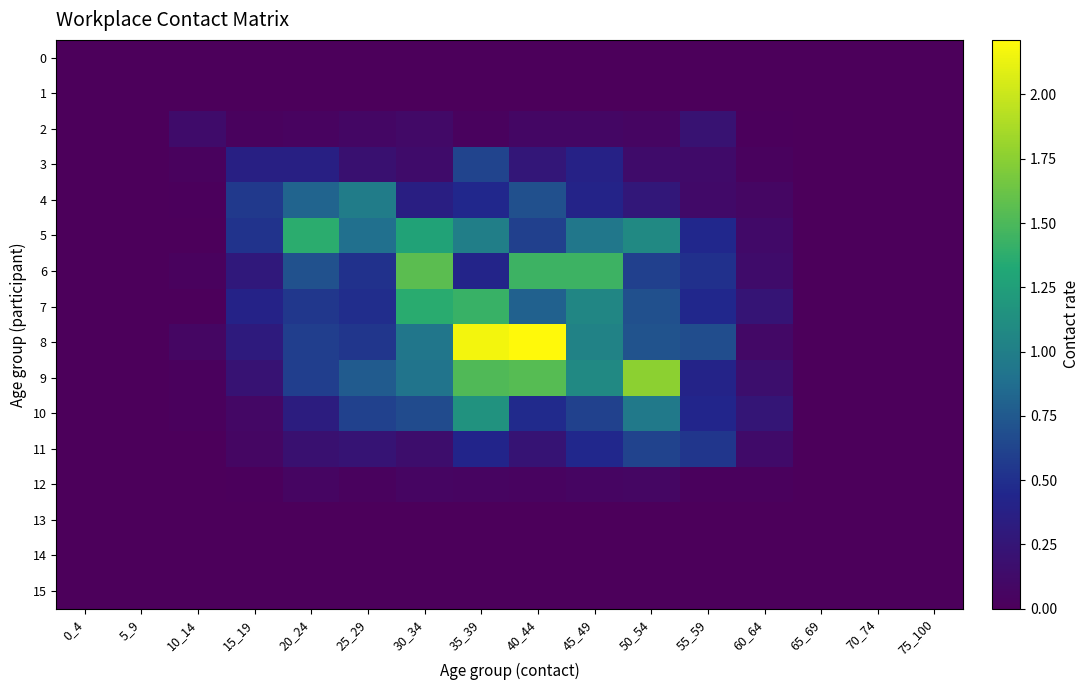

What is the total value across all series at 15_19?

2.9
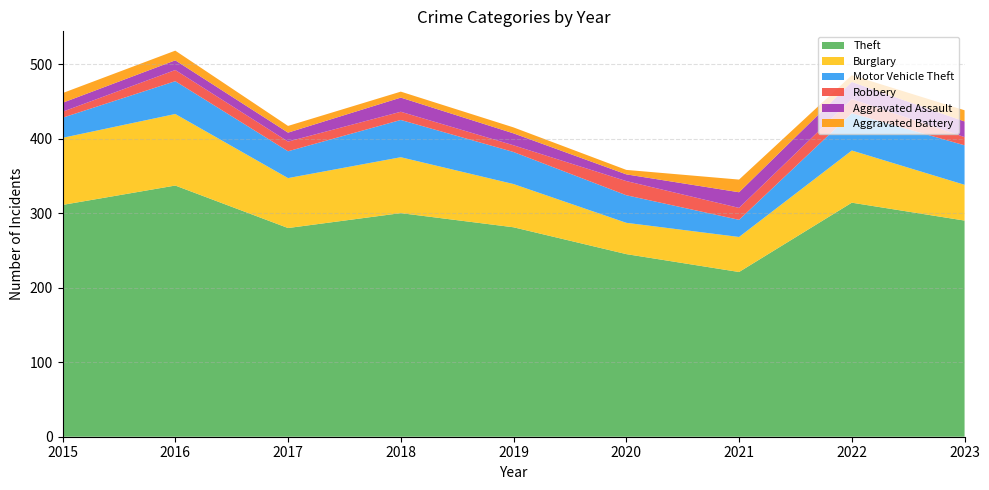

Reading left to right, extract all data points from this chart.

Theft: 2015=311	2016=337	2017=280	2018=300	2019=281	2020=245	2021=221	2022=314	2023=290
Burglary: 2015=90	2016=96	2017=67	2018=75	2019=58	2020=42	2021=47	2022=70	2023=48
Motor Vehicle Theft: 2015=27	2016=44	2017=36	2018=50	2019=43	2020=37	2021=23	2022=50	2023=53
Robbery: 2015=8	2016=15	2017=13	2018=11	2019=9	2020=19	2021=16	2022=19	2023=11
Aggravated Assault: 2015=12	2016=13	2017=12	2018=19	2019=16	2020=9	2021=21	2022=23	2023=21
Aggravated Battery: 2015=13	2016=13	2017=9	2018=8	2019=8	2020=6	2021=17	2022=9	2023=15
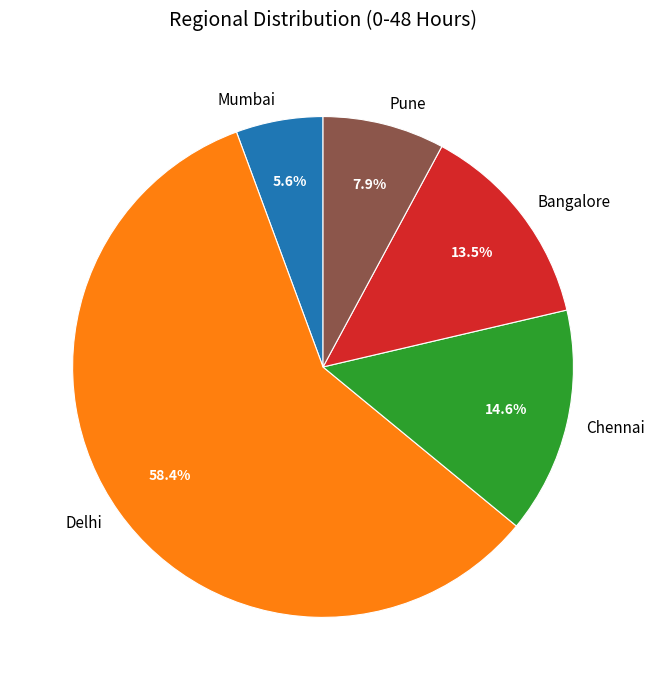

Is the sum of Bangalore and Mumbai greater than half?

No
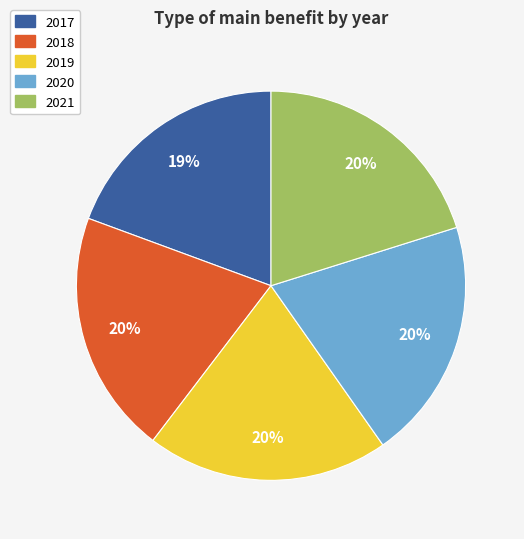

Is there any slice that represents more than half of the pie?

No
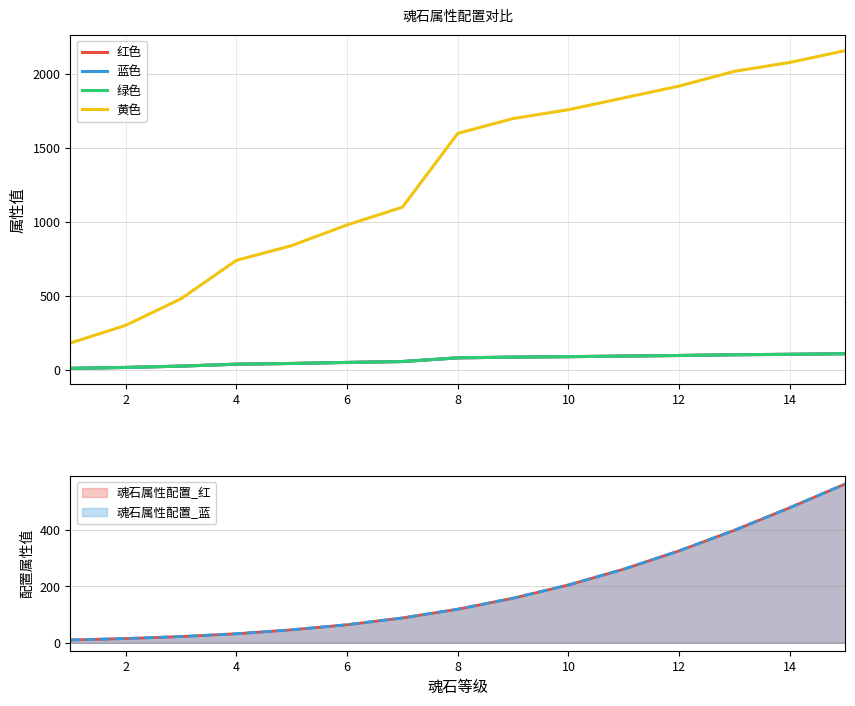

How many lines are shown in the chart?

4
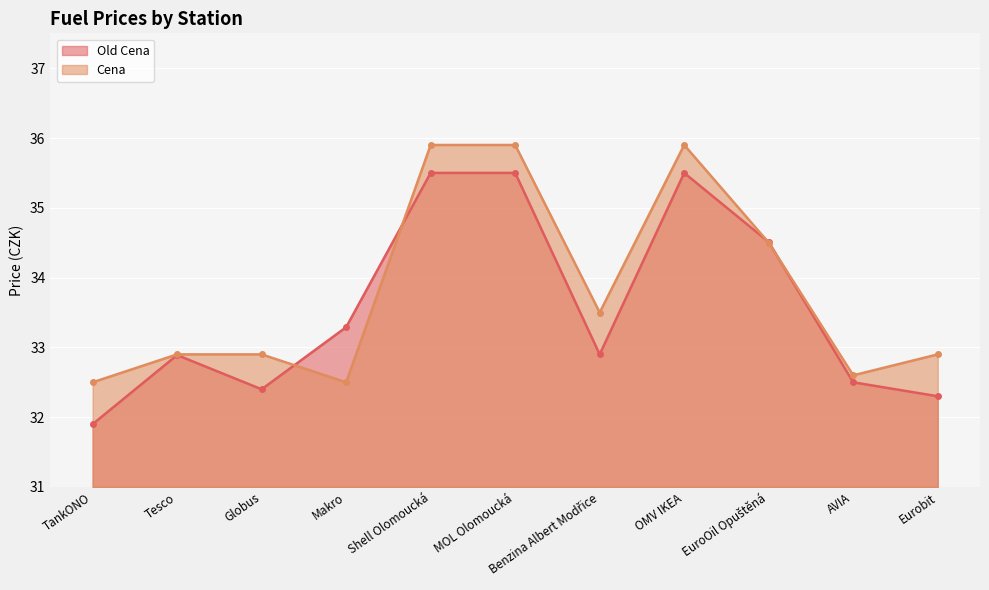

What is the smallest value displayed?

31.9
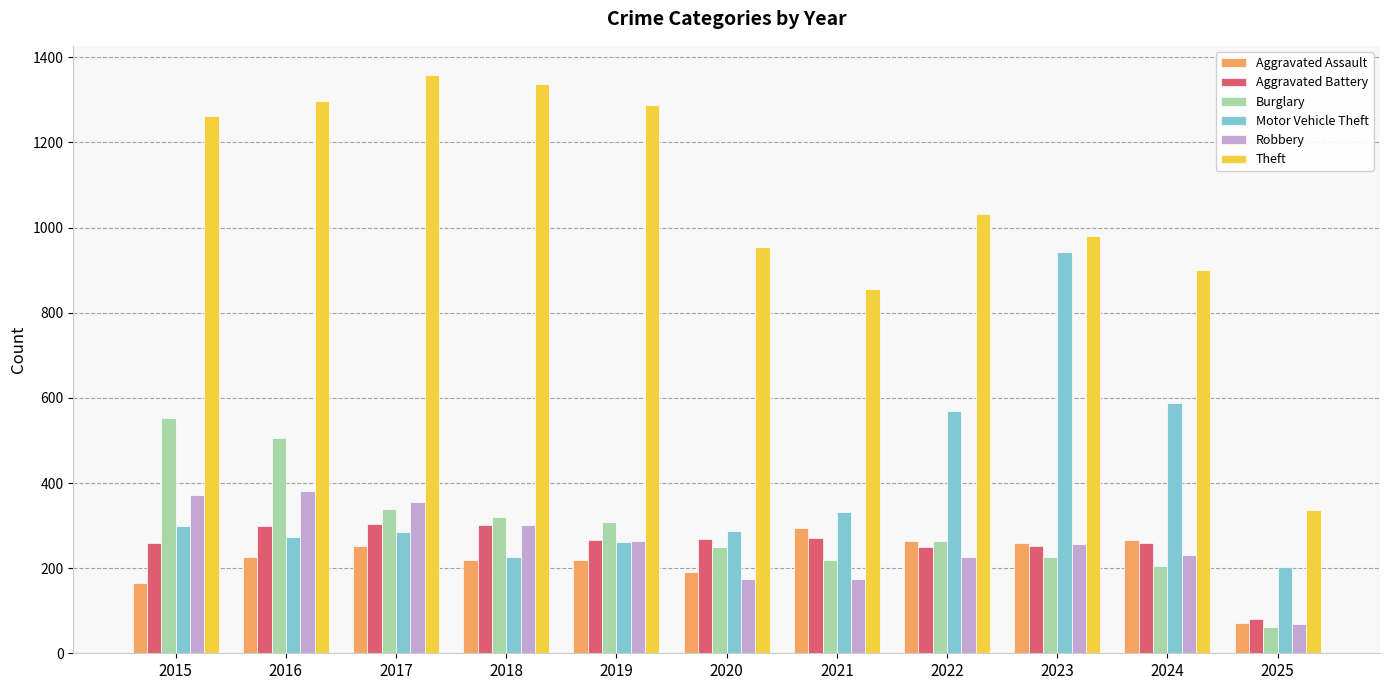

What is the spread (max minus min) of values at 2019?

1068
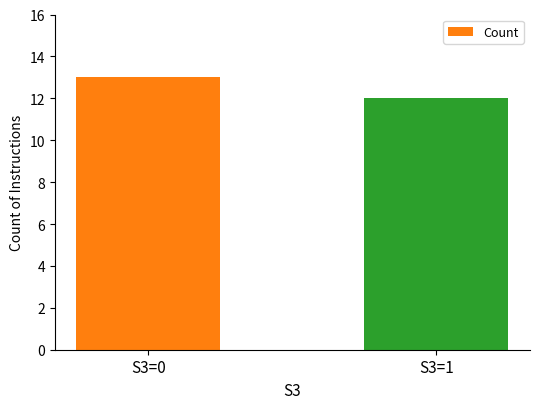

What is the sum of the values at S3=0 and S3=1?

25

-.-.-

[Activity]:
Copy all of the material above word for word, but leave out the pictures.

[Response area]:
What is the total value across all series at 15_19?

2.9

Reading left to right, extract all data points from this chart.

Theft: 2015=311	2016=337	2017=280	2018=300	2019=281	2020=245	2021=221	2022=314	2023=290
Burglary: 2015=90	2016=96	2017=67	2018=75	2019=58	2020=42	2021=47	2022=70	2023=48
Motor Vehicle Theft: 2015=27	2016=44	2017=36	2018=50	2019=43	2020=37	2021=23	2022=50	2023=53
Robbery: 2015=8	2016=15	2017=13	2018=11	2019=9	2020=19	2021=16	2022=19	2023=11
Aggravated Assault: 2015=12	2016=13	2017=12	2018=19	2019=16	2020=9	2021=21	2022=23	2023=21
Aggravated Battery: 2015=13	2016=13	2017=9	2018=8	2019=8	2020=6	2021=17	2022=9	2023=15

Is the sum of Bangalore and Mumbai greater than half?

No

Is there any slice that represents more than half of the pie?

No

How many lines are shown in the chart?

4

What is the smallest value displayed?

31.9

What is the spread (max minus min) of values at 2019?

1068

What is the sum of the values at S3=0 and S3=1?

25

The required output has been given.